Top of DATA SHOWN
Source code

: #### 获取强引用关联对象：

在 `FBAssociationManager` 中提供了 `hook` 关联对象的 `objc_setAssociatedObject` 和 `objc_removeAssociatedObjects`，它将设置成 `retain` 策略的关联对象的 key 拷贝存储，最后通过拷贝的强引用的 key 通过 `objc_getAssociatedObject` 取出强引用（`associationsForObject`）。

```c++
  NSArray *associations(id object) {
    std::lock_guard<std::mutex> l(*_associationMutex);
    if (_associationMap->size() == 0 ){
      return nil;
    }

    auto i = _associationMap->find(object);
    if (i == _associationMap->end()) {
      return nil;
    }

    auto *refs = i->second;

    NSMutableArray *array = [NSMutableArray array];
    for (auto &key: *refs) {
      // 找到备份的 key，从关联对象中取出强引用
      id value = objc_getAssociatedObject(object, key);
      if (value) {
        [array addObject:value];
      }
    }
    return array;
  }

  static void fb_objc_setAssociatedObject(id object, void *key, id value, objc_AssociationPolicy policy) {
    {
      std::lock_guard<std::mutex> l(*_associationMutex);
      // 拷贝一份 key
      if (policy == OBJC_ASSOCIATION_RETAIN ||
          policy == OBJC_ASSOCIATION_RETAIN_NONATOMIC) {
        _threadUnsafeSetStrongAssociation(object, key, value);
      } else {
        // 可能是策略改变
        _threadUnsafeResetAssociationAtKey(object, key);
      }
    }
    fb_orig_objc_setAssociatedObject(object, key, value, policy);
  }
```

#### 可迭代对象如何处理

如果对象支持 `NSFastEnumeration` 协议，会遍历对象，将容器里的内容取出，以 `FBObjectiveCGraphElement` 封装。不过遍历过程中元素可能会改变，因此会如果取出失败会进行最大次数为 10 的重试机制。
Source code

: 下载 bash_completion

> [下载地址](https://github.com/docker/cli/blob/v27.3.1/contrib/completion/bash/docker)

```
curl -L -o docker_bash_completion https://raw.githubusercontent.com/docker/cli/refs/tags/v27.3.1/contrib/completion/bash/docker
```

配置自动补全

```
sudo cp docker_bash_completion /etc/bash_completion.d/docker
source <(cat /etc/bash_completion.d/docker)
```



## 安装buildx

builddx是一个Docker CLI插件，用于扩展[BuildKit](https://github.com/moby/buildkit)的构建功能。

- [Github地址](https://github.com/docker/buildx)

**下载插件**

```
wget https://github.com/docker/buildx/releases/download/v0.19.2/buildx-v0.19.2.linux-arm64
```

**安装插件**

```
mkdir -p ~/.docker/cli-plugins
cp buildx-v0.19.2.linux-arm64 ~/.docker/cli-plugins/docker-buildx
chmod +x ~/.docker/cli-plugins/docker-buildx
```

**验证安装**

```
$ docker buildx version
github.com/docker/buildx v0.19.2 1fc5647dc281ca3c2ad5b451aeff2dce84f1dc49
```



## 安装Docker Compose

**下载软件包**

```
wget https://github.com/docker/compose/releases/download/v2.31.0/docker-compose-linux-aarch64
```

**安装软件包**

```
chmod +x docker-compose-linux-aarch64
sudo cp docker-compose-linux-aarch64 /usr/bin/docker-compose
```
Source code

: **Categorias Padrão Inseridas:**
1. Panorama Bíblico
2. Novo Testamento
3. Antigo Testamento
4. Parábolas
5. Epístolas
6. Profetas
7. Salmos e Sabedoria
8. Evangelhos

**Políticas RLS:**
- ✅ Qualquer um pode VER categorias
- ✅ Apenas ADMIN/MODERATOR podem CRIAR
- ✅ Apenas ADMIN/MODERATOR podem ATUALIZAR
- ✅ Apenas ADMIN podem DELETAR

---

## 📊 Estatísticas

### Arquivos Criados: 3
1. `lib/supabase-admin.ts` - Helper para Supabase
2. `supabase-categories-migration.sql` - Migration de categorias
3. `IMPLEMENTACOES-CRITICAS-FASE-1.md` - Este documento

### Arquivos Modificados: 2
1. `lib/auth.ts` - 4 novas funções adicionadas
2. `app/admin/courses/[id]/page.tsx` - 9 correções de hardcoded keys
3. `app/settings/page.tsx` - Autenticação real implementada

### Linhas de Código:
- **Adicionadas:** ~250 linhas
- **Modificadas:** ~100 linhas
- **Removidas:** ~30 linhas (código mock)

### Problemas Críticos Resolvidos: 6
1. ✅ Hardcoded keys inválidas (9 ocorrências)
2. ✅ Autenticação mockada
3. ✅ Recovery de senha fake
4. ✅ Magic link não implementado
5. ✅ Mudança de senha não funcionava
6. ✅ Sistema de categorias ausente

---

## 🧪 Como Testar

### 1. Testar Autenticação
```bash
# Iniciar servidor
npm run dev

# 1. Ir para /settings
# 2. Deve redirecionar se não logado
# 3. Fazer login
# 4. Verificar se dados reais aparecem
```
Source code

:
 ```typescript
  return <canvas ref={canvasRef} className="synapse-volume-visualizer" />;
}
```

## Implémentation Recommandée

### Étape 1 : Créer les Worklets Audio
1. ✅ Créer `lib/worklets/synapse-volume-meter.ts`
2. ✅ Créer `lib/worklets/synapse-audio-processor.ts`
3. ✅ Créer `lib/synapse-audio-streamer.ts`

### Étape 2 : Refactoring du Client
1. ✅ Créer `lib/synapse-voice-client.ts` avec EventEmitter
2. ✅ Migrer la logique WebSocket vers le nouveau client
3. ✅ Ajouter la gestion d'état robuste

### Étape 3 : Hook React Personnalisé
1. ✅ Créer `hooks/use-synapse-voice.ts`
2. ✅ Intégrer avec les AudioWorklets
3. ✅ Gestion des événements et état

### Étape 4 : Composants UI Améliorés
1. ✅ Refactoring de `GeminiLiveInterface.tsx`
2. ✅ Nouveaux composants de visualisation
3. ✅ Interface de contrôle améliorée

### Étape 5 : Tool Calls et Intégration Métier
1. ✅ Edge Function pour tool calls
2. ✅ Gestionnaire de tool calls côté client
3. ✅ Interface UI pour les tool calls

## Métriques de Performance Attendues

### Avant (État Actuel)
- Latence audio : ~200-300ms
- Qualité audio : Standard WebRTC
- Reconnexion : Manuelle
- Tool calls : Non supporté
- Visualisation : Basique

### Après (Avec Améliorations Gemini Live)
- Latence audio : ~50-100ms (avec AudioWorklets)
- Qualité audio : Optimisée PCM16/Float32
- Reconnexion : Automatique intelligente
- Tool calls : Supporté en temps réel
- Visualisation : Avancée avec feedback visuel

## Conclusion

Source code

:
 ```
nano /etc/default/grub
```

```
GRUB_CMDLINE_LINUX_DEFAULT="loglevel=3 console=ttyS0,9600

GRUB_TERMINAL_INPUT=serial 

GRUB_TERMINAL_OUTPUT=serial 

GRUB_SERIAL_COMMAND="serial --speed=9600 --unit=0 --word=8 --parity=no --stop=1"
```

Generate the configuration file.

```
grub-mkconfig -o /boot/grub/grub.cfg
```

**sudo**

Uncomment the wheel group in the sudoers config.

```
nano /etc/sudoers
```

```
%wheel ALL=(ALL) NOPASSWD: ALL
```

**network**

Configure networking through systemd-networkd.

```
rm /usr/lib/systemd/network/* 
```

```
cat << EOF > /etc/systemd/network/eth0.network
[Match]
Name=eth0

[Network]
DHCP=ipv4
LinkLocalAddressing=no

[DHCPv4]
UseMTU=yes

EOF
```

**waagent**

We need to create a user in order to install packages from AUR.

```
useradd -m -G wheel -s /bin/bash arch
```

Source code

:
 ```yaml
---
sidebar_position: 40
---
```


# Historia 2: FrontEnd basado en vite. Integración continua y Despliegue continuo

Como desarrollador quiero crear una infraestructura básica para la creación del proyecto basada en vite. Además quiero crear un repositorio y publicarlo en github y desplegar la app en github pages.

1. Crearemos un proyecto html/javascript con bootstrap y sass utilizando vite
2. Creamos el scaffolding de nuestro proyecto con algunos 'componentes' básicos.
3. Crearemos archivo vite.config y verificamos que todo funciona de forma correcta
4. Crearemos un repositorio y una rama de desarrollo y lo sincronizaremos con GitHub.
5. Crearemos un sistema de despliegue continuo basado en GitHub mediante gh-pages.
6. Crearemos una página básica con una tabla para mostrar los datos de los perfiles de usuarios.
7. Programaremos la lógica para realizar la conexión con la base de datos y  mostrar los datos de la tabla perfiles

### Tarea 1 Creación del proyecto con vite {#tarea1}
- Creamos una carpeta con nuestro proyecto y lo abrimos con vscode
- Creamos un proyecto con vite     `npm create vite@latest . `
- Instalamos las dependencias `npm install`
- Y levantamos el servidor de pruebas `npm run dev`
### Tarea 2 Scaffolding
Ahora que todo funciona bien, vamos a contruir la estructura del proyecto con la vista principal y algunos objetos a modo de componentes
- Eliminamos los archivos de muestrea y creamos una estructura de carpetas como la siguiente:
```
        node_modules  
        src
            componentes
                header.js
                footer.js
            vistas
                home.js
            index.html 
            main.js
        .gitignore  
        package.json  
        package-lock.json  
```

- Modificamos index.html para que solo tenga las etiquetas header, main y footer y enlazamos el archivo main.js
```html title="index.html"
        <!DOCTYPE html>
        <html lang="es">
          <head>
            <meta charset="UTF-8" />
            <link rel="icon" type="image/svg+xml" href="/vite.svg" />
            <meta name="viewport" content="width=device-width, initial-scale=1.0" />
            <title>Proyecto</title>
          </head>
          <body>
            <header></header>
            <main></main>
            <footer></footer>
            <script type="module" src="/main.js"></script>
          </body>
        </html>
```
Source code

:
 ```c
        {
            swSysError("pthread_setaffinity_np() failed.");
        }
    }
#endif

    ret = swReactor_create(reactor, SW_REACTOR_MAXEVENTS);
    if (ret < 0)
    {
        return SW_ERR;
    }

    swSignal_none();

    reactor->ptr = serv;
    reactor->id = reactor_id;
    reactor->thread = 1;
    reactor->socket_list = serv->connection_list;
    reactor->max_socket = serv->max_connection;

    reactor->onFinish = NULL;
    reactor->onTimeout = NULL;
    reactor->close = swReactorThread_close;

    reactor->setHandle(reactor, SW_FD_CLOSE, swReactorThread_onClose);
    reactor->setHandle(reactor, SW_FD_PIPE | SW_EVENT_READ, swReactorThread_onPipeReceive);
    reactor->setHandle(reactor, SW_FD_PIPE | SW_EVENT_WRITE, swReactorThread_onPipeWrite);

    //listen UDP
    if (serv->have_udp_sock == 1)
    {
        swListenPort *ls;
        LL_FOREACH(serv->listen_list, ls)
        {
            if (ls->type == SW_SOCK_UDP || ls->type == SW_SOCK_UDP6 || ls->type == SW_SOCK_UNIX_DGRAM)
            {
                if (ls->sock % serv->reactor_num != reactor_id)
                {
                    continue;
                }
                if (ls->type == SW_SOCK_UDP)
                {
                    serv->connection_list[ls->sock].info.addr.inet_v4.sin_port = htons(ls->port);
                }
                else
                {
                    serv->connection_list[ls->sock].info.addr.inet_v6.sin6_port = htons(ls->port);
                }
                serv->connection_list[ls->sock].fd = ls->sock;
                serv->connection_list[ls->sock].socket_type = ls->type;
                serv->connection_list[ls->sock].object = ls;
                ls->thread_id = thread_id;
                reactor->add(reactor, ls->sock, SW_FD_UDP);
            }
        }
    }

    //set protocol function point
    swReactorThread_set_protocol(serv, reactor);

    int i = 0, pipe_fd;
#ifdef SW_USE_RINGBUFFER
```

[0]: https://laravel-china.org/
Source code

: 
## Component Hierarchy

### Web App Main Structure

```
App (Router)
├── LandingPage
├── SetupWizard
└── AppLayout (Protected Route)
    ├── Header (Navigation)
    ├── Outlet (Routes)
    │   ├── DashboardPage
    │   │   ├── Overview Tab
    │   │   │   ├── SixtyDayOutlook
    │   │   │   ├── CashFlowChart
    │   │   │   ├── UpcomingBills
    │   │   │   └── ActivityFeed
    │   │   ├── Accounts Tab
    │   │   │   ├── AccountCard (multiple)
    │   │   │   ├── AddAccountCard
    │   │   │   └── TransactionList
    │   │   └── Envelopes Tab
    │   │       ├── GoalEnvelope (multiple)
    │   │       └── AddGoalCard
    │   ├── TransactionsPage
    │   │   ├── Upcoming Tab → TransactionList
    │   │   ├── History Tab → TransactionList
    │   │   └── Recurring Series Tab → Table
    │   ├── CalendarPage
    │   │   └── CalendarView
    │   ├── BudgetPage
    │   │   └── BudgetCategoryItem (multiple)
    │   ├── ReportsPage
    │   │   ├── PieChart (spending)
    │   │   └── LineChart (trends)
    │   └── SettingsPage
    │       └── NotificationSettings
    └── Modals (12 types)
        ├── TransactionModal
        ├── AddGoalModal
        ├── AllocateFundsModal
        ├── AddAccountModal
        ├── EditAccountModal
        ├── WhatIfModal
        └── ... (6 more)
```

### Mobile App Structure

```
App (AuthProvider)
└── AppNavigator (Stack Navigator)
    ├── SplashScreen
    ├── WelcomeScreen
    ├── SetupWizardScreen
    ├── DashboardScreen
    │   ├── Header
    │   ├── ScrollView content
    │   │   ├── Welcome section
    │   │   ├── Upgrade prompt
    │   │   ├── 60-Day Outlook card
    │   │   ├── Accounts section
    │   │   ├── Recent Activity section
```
Bottom of DATA SHOWN
WORK REQUIRED:
Whenever the string "Autenticação" shows up in a line above, copy that line.

TASK RESULT:
3. `app/settings/page.tsx` - Autenticação real implementada
2. ✅ Autenticação mockada
### 1. Testar Autenticação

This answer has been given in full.